Es wurde nichts veraendert, ausser einige Mailboxuser hinzugefuegt und geloescht.

Es scheint keine Probleme mit email senden-empfangen zu geben.

Hat Jemand ein Tip fuer die Fehlersuche?

Danke
Edi


----------



## Till (7. Jan. 2011)

Poste mal den Inhalt der datei /etc/postfix/mysql-virtual_client.cf. Aber Passwort vorher entfernen.


----------



## Edi (7. Jan. 2011)

Zitat von Till:


> Poste mal den Inhalt der datei /etc/postfix/mysql-virtual_client.cf.
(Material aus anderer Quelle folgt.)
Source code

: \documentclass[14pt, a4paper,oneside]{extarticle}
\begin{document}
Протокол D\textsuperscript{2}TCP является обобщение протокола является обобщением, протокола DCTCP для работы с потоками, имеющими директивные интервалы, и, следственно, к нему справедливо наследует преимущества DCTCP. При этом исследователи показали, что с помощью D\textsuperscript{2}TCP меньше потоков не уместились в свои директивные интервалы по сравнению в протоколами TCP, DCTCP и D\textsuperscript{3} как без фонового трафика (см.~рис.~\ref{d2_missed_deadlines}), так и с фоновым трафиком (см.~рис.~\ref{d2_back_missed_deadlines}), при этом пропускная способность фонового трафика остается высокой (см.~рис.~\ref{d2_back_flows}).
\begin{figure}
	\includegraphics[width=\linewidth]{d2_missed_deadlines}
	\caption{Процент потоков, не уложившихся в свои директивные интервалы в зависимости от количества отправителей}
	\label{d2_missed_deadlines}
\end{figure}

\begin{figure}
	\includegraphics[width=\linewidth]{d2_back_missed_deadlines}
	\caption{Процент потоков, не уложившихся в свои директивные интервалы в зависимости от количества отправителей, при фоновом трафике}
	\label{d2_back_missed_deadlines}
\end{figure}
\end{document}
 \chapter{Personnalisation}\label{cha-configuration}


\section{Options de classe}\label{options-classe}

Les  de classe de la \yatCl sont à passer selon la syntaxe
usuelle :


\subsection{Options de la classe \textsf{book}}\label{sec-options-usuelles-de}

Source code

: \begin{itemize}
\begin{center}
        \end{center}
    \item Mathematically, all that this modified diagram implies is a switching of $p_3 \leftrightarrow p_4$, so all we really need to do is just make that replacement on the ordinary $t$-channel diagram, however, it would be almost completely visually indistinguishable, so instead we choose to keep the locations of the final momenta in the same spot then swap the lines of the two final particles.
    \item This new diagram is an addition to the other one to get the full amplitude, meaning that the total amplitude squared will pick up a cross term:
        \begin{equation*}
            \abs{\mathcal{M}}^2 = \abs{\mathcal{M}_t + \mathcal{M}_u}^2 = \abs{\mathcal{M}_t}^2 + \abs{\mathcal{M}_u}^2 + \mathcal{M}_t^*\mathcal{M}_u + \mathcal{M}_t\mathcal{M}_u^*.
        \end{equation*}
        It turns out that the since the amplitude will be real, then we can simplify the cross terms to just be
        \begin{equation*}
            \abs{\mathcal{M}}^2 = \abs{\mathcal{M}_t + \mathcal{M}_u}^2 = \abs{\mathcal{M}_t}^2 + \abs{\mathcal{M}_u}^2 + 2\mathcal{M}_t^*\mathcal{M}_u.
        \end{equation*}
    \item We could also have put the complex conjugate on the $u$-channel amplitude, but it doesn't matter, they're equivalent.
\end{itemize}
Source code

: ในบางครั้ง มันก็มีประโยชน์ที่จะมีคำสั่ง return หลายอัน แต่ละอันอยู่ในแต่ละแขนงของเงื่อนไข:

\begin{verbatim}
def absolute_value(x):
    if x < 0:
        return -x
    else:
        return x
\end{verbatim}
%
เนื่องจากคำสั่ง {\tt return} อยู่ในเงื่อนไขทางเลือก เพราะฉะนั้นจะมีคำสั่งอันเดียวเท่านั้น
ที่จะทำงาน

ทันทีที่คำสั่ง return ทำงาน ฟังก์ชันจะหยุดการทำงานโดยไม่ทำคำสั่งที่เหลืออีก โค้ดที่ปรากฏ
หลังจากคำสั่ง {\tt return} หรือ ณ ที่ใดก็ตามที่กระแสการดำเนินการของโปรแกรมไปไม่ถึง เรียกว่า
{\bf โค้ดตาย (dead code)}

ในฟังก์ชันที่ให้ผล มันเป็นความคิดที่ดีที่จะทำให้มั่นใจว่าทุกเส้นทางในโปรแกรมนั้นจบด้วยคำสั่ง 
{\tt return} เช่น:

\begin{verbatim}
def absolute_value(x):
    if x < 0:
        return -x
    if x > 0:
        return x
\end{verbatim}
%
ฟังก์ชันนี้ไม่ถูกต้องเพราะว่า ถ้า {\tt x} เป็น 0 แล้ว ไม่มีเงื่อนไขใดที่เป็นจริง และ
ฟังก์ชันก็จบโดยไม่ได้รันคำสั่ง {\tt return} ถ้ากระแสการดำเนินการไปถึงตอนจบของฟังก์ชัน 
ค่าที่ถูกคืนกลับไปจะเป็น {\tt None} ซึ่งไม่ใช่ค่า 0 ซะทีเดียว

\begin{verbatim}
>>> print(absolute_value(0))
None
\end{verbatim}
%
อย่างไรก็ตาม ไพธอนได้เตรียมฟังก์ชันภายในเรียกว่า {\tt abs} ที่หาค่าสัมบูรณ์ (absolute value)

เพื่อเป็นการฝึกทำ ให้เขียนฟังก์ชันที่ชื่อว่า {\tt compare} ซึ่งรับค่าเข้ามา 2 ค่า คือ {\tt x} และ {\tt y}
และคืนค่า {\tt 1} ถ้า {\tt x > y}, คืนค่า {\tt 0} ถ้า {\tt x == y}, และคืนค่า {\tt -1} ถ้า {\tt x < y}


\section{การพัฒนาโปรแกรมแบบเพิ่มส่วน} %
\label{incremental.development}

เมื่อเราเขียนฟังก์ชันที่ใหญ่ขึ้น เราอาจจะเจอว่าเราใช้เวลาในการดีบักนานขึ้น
Aber Passwort vorher entfernen.


Letzte Änderung der Datei war am 23.Dez.2010.
Am 6. und 7. Jan tauchte die Fehlermeldung jeweils 1 mal am Tag auf.

user = ispconfig
password = xxxxxxxxxxxxxxxxxxxx
dbname = dbispconfig
table        = mail_access
select_field = access
where_field  = source
additional_conditions = and type = 'client' and active = 'y'
hosts = 127.0.0.1

Danke
Edi


----------